Now to the real reason I wrote to you. My mother was on her third fight with cancer. Her first had cost her a hysterectomy and the mouth of her womb; The second was a breast and lymph nodes. Now she was losing the second breast. I was in visiting her in the hospital ward when the doctor came in to explain how the surgery had went and if they got it all this time. Keep in mind I was around 8 or 9 years old so these things were not understood. The doctor asked if I should leave the conversation and my mother and father said no, he should hear this. He told her that they think they got most of it but could not guarantee anything. He followed up with, “If they missed anything or if it had spread she had no other options but to give in, unless she was willing to agree to an experiment. There is a drug that has not been approved for human use yet, and if you would be willing to let us try it on you it may just save your life. At the least it will give us the knowledge to use on others.”

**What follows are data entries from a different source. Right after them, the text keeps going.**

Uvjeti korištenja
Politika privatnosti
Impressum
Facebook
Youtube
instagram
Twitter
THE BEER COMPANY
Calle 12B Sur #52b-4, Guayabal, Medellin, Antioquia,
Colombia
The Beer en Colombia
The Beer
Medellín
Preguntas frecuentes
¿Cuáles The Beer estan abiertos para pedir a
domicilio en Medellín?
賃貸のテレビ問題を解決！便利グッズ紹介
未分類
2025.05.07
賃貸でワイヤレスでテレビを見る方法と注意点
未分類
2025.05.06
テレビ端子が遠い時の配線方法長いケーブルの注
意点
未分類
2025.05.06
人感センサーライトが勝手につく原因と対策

Mom didn’t understand what he was talking about or if it was something she should do, so he gave my parents a little time to digest what he had said. My parents talked it over briefly and quickly came to a decision. When the doctor returned he explained a little more about how there would be 15 people in the world to receive this medication as a trial use on humans, and if it worked it would be the groundwork for a life-changing movement in medicine. These 15 people would not know each other nor would they have any contact. This would ensure that there was no communication between them to cloud the tests. They did not know how humans would react to it or if it would even work. He couldn’t even tell us what the medication was being called.
Mom went in for the first treatment and she said it felt like her head was on fire. She got extremely sick to her stomach, and was weakened severely. It was her second or third treatment that they tried an icepack on her head to help with the pain. She continued the treatments for two years, lost all her hair and was weakened, sickened and just knocked down, but never said enough is enough. The treatments became known as chemotherapy once approved.

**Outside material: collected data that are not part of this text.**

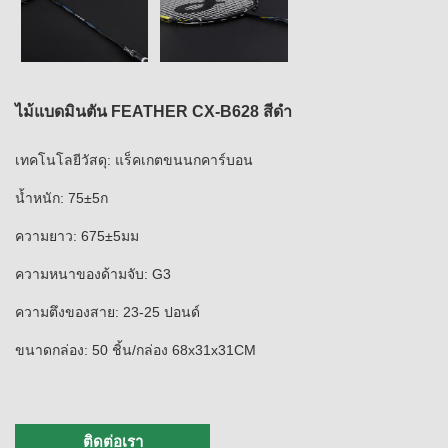
ไม้แบดมินตัน FEATHER CX-B628 สีดำ
เทคโนโลยีวัสดุ: แร็คเกตขนนกคาร์บอน
น้ำหนัก: 75±5ก
ความยาว: 675±5มม
ความหนาของด้ามจับ: G3
ความตึงของสาย: 23-25 ​​ปอนด์
ขนาดกล่อง: 50 ชิ้น/กล่อง 68x31x31CM
ติดต่อเรา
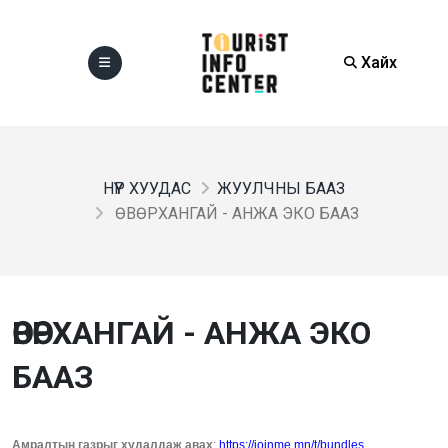
Хайх
НҮҮР ХУУДАС
ЖУУЛЧНЫ БААЗ
ӨВӨРХАНГАЙ - АНЖА ЭКО БААЗ
ӨВӨРХАНГАЙ - АНЖА ЭКО
БААЗ
Амралтын газрыг худалдаж авах
:
https://joinme.mn/t/bundles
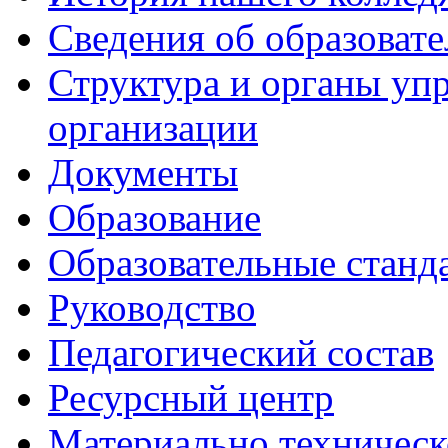
Сведения об образоват
Структура и органы уп
организации
Документы
Образование
Образовательные станд
Руководство
Педагогический состав
Ресурсный центр
Материально техническ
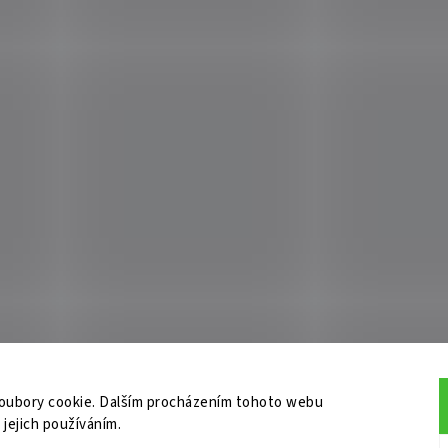
oubory cookie. Dalším procházením tohoto webu
 jejich používáním.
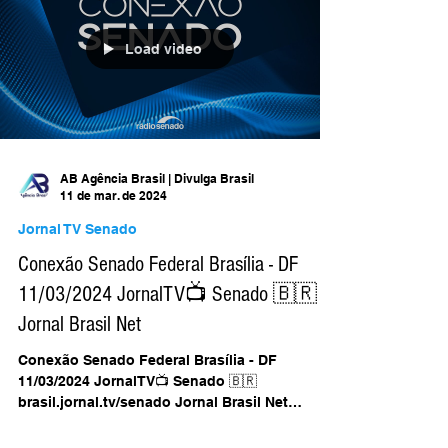
Load video
AB Agência Brasil | Divulga Brasil
11 de mar. de 2024
Jornal TV Senado
Conexão Senado Federal Brasília - DF
11/03/2024 JornalTV📺 Senado 🇧🇷
Jornal Brasil Net
Conexão Senado Federal Brasília - DF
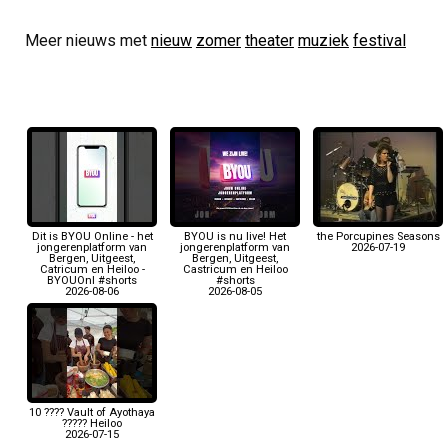
Meer nieuws met
nieuw
zomer
theater
muziek
festival
Dit is BYOU Online - het
BYOU is nu live! Het
the Porcupines Seasons
jongerenplatform van
jongerenplatform van
2026-07-19
Bergen, Uitgeest,
Bergen, Uitgeest,
Catricum en Heiloo -
Castricum en Heiloo
BYOUOnl #shorts
#shorts
2026-08-06
2026-08-05
10 ???? Vault of Ayothaya
????? Heiloo
2026-07-15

This woman was on the ground floor of what has become mainstream in the battle against cancer, and did not even realize it until a couple years ago when I wrote about it on one of the social media sites and she read my/her story. Since that time she has found out that she has genealogical breast cancer and had passed that gene on to my oldest brother, which he had in turn passed to two of his daughters who also had both breasts removed and received chemo as their treatment.
My mother is now 78 years young and other than a couple spots of skin cancer she has been cancer free for nearly 40 years. I love telling people her story and bragging about her. We spend as much time together as we can, taking trips and enjoying life. I hope that our time together brings her at least a little of the joy and memories that I have had in growing up with hands-down one of the strongest, bravest, and honorable women that ever lived. The next time you read about or think about someone who is battling or has won against cancer, my mom should come to your mind. Without those brave 15 souls many more would have been lost. They were the pilgrims on familiar soil that braved the unknown and risked all.
I love you, Mom, and I am so very proud of you!